To add plugin call "miniquad_add_plugin" from plugin's JS file. "gl.js" should be already imported with <script> in the current web page.

Minimal example:

main.rs:

extern "C" {
  fn hi_from_js();
}

#[no_mangle]
extern "C" fn hi_from_rust() {
  // we can call JS from rust!
  hi_from_js(); 
}

struct Stage;
impl EventHandler for Stage {
    fn update(&mut self, _ctx: &mut Context) {}
    fn draw(&mut self, _ctx: &mut Context) {}
}

fn main() {
    miniquad::start(conf::Conf::default(), |mut ctx| {      
      Box::new(Stage))
    });
}
register_plugin = function (importObject) {
    importObject.env.hi_from_wasm = function (js_object) {
        console.log("hi")
    }
}

document.onclick = function () {
    // and rust from JS!
    wasm_exports.hi_from_rust();
};

// miniquad_add_plugin receive an object with two fields: register_plugin and on_init. Both are functions, both are optional.
miniquad_add_plugin({register_plugin});

index.html

<head>
    <meta charset="utf-8">
    <title>TITLE</title>
    <style>
        html,
        body,
        canvas {
            margin: 0px;
            padding: 0px;
            width: 100%;
            height: 100%;
            overflow: hidden;
            position: absolute;
            background: black;
            z-index: 0;
        }
    </style>
</head>

<body>
    <canvas id="glcanvas" tabindex='1'></canvas>
    <script src="https://not-fl3.github.io/miniquad-samples/gl.js"></script>
    <script src="plugin.js"></script>
    <script>load("sapp-jsutils.wasm");</script>
</body>

</html>

The very good thing about WASM - that everything is super transparent and straightforward. console.log(wasm_exports) will give a very clear picture of whats going on, what functions are available. And so on - each object is debug friendly.

🔗Type system helpers

Now we know how to call JS from rust and Rust from JS. The problem - functions are very limited in available types. Only f32/f64, i8/u8, i32/u32 (and not i64/u64) and pointers are available. Surprisingly, usually it is enough - for games there are not many FFI functions and rolling your own buffer converter from wasm memory to JS memory is good enough. But there is sapp-jsutils plugin available that can help with working with strings or even arbitrary JS objects.

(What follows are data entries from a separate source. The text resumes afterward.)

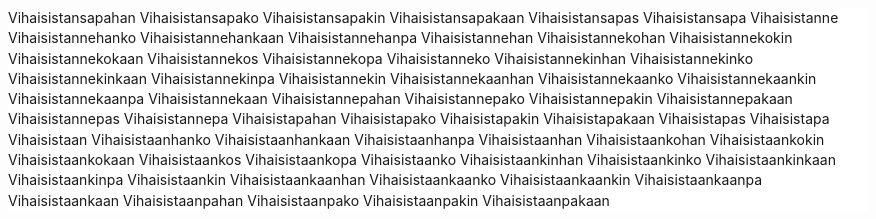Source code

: Vihaisistansapahan
Vihaisistansapako
Vihaisistansapakin
Vihaisistansapakaan
Vihaisistansapas
Vihaisistansapa
Vihaisistanne
Vihaisistannehanko
Vihaisistannehankaan
Vihaisistannehanpa
Vihaisistannehan
Vihaisistannekohan
Vihaisistannekokin
Vihaisistannekokaan
Vihaisistannekos
Vihaisistannekopa
Vihaisistanneko
Vihaisistannekinhan
Vihaisistannekinko
Vihaisistannekinkaan
Vihaisistannekinpa
Vihaisistannekin
Vihaisistannekaanhan
Vihaisistannekaanko
Vihaisistannekaankin
Vihaisistannekaanpa
Vihaisistannekaan
Vihaisistannepahan
Vihaisistannepako
Vihaisistannepakin
Vihaisistannepakaan
Vihaisistannepas
Vihaisistannepa
Vihaisistapahan
Vihaisistapako
Vihaisistapakin
Vihaisistapakaan
Vihaisistapas
Vihaisistapa
Vihaisistaan
Vihaisistaanhanko
Vihaisistaanhankaan
Vihaisistaanhanpa
Vihaisistaanhan
Vihaisistaankohan
Vihaisistaankokin
Vihaisistaankokaan
Vihaisistaankos
Vihaisistaankopa
Vihaisistaanko
Vihaisistaankinhan
Vihaisistaankinko
Vihaisistaankinkaan
Vihaisistaankinpa
Vihaisistaankin
Vihaisistaankaanhan
Vihaisistaankaanko
Vihaisistaankaankin
Vihaisistaankaanpa
Vihaisistaankaan
Vihaisistaanpahan
Vihaisistaanpako
Vihaisistaanpakin
Vihaisistaanpakaan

With sapp-utils rust code may look like this:

#[no_mangle]
pub extern "C" fn hi_rust(js_object: JsObject) {
    let mut message = String::new();

    js_object.to_string(&mut message);
    miniquad::debug!("{}", message);
}

For more info check demo project. This example showcase usage of strings, arrays and structs bi-directional usage - complex types are used in both argument and return positions for both JS and Rust calls.

Note that sapp-utils are completely optional and just one of the options to help with JS-Rust interops. I believe there are way better and efficient ways to do this, depending on the task and requirements. I hope case-specifc crates like sapp-utils will appear to make JS interop easier!